As noted above, some of the embodiments may be embodied in hardware. The hardware may be referenced as a hardware element. In general, a hardware element may refer to any hardware structures arranged to perform certain operations. In one embodiment, for example, the hardware elements may include any analog or digital electrical or electronic elements fabricated on a substrate. The fabrication may be performed using silicon-based integrated circuit (IC) techniques, such as complementary metal oxide semiconductor (CMOS), bipolar, and bipolar CMOS (BiCMOS) techniques, for example. Examples of hardware elements may include processors, microprocessors, circuits, circuit elements (e.g., transistors, resistors, capacitors, inductors, and so forth), integrated circuits, application specific integrated circuits (ASIC), programmable logic devices (PLD), digital signal processors (DSP), field programmable gate array (FPGA), logic gates, registers, semiconductor device, chips, microchips, chip sets, and so forth. The embodiments are not limited in this context.

Also noted above, some embodiments may be embodied in software. The software may be referenced as a software element. In general, a software element may refer to any software structures arranged to perform certain operations. In one embodiment, for example, the software elements may include program instructions and/or data adapted for execution by a hardware element, such as a processor. Program instructions may include an organized list of commands comprising words, values or symbols arranged in a predetermined syntax, that when executed, may cause a processor to perform a corresponding set of operations.

For example, an implementation of exemplary computer system 104 (FIG. 1) may be stored on or transmitted across some form of computer readable media. Computer readable media can be any available media that can be accessed by a computer. By way of example, and not limitation, computer readable media may comprise “computer storage media” and “communications media.”

“Computer-readable storage device” includes volatile and non-volatile, removable and non-removable computer storable media implemented in any method or technology for storage of information such as computer readable instructions, data structures, program modules, or other data. Computer storage device includes, but is not limited to, RAM, ROM, EEPROM, flash memory or other memory technology, CD-ROM, digital versatile disks (DVD) or other optical storage, magnetic cassettes, magnetic tape, magnetic disk storage or other magnetic storage devices, or any other medium which can be used to store the desired information and which can be accessed by a computer.

“Communication media” typically embodies computer readable instructions, data structures, program modules, or other data in a modulated data signal, such as carrier wave or other transport mechanism. Communication media also includes any information delivery media.

The term “modulated data signal” means a signal that has one or more of its characteristics set or changed in such a manner as to encode information in the signal. By way of example, and not limitation, communication media includes wired media such as a wired network or direct-wired connection, and wireless media such as acoustic, RF, infrared, and other wireless media. Combinations of any of the above are also included within the scope of computer readable media.

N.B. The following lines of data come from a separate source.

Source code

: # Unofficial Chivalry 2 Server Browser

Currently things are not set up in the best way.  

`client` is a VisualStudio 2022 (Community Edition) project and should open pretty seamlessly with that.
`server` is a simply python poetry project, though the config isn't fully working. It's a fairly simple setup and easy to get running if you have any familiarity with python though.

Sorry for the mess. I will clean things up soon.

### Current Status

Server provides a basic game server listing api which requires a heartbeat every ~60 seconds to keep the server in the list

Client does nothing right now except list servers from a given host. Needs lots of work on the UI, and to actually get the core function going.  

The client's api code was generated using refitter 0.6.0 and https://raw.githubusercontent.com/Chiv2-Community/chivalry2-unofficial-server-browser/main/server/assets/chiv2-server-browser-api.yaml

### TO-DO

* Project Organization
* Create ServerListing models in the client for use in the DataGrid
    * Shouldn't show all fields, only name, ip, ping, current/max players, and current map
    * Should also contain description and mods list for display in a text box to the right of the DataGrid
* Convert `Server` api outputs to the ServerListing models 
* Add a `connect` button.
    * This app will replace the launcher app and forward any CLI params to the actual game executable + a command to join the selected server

It is apparent that there has been provided an approach for analyzing and transmitting environmental sounds. While the invention has been particularly shown and described in conjunction with a preferred embodiment thereof, it will be appreciated that variations and modifications will occur to those skilled in the art. Therefore, it is to be understood that the appended claims are intended to cover all such modifications and changes that fall within the true spirit of the invention.